1. Dual 4K screens and wider FOV. 🙂
2. Single 4K screen or split screens at 4K total and wider FOV.

With Nvidia Pascal coming around the corner, hopefully we will see cards that can handle 4K at 90FPS on the top models.
Fast forward another year and the next lineup will be even better.

Low polygon count games seem to be the normal thing right now to maintain 90FPS consistently. May be the case in the future as well.

What about dual 4K screen support? In a perfect world 4K per eye in the HMD would be absolute bliss. What would it take to drive these? Dual Nvidia or ATI monster cards in SLI? Triple?

What kind of Intel or AMD processor would it take to maintain this as well?

At a bare minimum we can hope to see 4K in the next batch. 120 FOV and we are looking good! Fingers crossed.
2 REPLIES 2

Roming22
Adventurer
i do not think we should expect the next generation to have 4K per eye.

That is about 16 times the current amount of pixel.
If the next generation comes in 3 years, we should expect a 4 time increase in GPU capabilities at most. So the GTX-1280-Ti, or whatever it will be called, won't be able to push that much pixels.

However it will be able to push 2K screen per eye. And it will be awesome.

Also, we are already using quite PPI displays, coming from the mobile phone industry.

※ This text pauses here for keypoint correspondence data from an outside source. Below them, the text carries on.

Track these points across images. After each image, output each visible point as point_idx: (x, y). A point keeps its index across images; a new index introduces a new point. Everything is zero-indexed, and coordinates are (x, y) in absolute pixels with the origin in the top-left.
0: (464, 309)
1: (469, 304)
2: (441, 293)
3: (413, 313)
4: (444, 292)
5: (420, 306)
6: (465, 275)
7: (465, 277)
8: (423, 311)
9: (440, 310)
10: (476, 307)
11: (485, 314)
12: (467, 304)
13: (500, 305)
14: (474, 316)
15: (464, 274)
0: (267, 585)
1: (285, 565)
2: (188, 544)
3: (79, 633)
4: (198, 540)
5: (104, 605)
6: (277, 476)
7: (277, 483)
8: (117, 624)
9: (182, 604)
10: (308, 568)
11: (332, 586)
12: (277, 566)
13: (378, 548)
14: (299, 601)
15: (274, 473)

But screens for phone are already awesome in sharpness. I'm not sure VR is big enough to trigger the next generation of display with 1000 PPI or more.

Improvements in HW architecture and rendering algorithms (e.g. foveated, with eye tracking) might decrease the load, but 4K per eye, I really don't see it happening in the next 5 years.


But no need to worry, next gen is going to be awesome, and we will want it 😉

edmg
Trustee
I wouldn't be surprised to see special VR cards come out with dual GPUs per card and the driver infrastructure to support it. That could double performance.

Foveated rendering seems to cut about 1/3 off of the rendering requirements, so now we've tripled the performance.

If we assume Pascal is 50% faster than current cards, we've now more than quadrupled performance.

So going to 2160p in CV2 with foveated rendering wouldn't be impossible, though it still seems unlikely if that comes out in two years.